TO DO -
Carry the passage on hardware-in-the-loop testing of low-end IoT devices forward from the point where it ends.

Start of TEXT EXTRACT

In our specific domain — testing peripheral drivers including their interactions with the physical world — complex constraints, environment interactions, and device-specific characteristics can be expected to strongly interfere with symbolic execution, as is already visible with virtual devices (cxl-sevd-13, ). The approach developed by Cong et al.  (cxl-sevd-13, ) employs symbolic execution for virtual QEMU devices via the KLEE (cde-kuagh-08, ) engine. It is evaluated with five different network devices and methods are proposed to reduce the manual implementation effort for the required device-specific models. As indicated by the authors, however, the manual effort to enable symbolic execution for devices can not be completely avoided. This leaves major blockers regarding applicability to our domain: a widely applicable set of accurate software models for MCU peripheral devices does not exist, and platform-specific hardware interfaces towards MCU-internal peripherals come in almost arbitrary variants making it very hard to automate model generation.

8. Discussion, Conclusion, and Outlook

In this paper, we presented and evaluated a concept and implementation for HiL testing low-end IoT devices. Part of the solution is two crucial components: PHiLIP, an open-source external reference device, and a tool-assisted process that simplifies verification of peripheral behavior on different embedded hardware platforms. In the following, we take a retrospective look at design decisions, report on lessons learned, and address shortcomings with potential solutions worth considering in future designs.

End of TEXT EXTRACT
Start of MATERIAL SHOWN

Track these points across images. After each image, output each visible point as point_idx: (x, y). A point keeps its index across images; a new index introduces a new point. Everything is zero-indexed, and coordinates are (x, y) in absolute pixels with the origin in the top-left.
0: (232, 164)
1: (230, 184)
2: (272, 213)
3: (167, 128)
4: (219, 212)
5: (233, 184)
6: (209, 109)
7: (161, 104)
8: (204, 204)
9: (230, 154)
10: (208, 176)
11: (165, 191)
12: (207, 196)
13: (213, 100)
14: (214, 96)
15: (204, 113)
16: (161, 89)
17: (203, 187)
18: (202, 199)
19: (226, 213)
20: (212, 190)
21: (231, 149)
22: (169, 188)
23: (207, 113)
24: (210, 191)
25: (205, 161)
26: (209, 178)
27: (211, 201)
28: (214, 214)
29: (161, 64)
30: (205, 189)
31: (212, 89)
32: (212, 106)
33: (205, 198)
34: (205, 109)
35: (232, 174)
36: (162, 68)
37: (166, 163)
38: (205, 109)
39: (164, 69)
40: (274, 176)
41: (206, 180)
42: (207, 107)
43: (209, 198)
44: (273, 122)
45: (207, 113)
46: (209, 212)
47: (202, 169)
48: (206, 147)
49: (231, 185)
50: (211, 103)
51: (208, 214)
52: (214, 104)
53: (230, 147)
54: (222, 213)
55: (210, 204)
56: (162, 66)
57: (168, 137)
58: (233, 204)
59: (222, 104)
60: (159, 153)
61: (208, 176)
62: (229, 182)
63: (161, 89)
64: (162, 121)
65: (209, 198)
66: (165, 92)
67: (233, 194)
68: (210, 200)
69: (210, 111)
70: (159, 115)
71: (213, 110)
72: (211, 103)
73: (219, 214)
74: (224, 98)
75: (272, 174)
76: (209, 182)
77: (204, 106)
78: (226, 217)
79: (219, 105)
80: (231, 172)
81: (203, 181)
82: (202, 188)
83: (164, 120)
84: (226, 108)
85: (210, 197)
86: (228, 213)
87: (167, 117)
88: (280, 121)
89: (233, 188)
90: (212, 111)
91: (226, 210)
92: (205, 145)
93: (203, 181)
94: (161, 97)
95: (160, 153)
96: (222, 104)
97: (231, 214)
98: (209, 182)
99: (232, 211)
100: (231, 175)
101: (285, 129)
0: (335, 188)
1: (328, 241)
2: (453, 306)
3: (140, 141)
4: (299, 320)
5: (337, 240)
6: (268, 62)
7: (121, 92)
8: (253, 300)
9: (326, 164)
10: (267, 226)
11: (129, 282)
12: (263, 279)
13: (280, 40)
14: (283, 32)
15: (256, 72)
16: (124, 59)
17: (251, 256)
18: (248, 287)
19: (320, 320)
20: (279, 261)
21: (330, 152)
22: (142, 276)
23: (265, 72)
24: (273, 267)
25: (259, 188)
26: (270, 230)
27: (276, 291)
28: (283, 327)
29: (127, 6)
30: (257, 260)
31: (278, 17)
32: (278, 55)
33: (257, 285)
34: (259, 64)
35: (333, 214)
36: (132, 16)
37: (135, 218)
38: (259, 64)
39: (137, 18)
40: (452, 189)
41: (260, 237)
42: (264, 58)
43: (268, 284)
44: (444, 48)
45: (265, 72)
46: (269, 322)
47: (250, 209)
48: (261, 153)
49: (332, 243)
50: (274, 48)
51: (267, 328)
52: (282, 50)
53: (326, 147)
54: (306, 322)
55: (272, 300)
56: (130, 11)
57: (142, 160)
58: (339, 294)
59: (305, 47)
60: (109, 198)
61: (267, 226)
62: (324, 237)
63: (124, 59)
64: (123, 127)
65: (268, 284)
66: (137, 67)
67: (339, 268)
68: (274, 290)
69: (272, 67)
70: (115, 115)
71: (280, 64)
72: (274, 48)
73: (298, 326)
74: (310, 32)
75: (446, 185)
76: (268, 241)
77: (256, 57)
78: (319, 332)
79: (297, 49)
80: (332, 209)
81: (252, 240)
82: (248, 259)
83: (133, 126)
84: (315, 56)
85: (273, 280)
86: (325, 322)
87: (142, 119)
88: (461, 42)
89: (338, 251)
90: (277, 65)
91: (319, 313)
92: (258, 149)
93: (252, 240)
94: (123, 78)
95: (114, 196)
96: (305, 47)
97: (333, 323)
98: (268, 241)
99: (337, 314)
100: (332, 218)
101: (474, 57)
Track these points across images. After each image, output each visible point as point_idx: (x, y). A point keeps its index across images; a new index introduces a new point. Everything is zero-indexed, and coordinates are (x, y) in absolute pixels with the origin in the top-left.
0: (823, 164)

End of MATERIAL SHOWN

EXPECTED ANSWER -
8.1. Concept Validity

The evaluation results show that PHiLIP serves as a versatile tool to instrument currently 22 heterogeneous DUT devices with significant extensions planned in the near future. Approximately 67% of the peripheral implementation variants (I2C, SPI, UART) supported by RIOT OS are covered. The timing analysis confirms the test throughput is high enough to increase the current nightly tests by an order of magnitude. Future work could reduce the overhead of the test firmware on the DUT further by leveraging a more efficient serialization of commands and responses.

Employing the Memory Map Manager (MMM) proved beneficial to simplify maintenance and enable resource-efficient operation in terms of processing time and memory. The MMM saves time compared to manually altering and reviewing the memory map when extending and maintaining PHiLIP. Instead of using a custom JSON-based configuration format, the memory map could in the future be encoded with the widely used SVD format (armsvd, ). This would allow using tools developed for SVD files alongside the MMM.

Exposing low-level peripheral APIs via DUT commands enables offloading test logic to the test node, keeping the size of test firmware static. Offloading allows operation delays to stay below the order of . For time-critical operations, we showcased how asynchronous signal triggers of the DUT can be captured by PHiLIP with a measurement precision on the microsecond scale. Our practical case study during the I2C rework confirmed that PHiLIP enabled better coverage of test cases and boards with less effort while ensuring easy to reproduce test setups and execution. Results of PHiLIP are continuously used by developers to identify and fix bugs.

The structured testing interface helped to evolve a multitude of customized test applications with unspecified architecture and coding styles into a uniform shape to build test suites that follow a consistent test design. The developed wrapper tools provided machine-readable entry points that described available low-level APIs in a well-defined format. This information can be used for higher-level test generation and orchestration tools for further automation of end-to-end testing processes.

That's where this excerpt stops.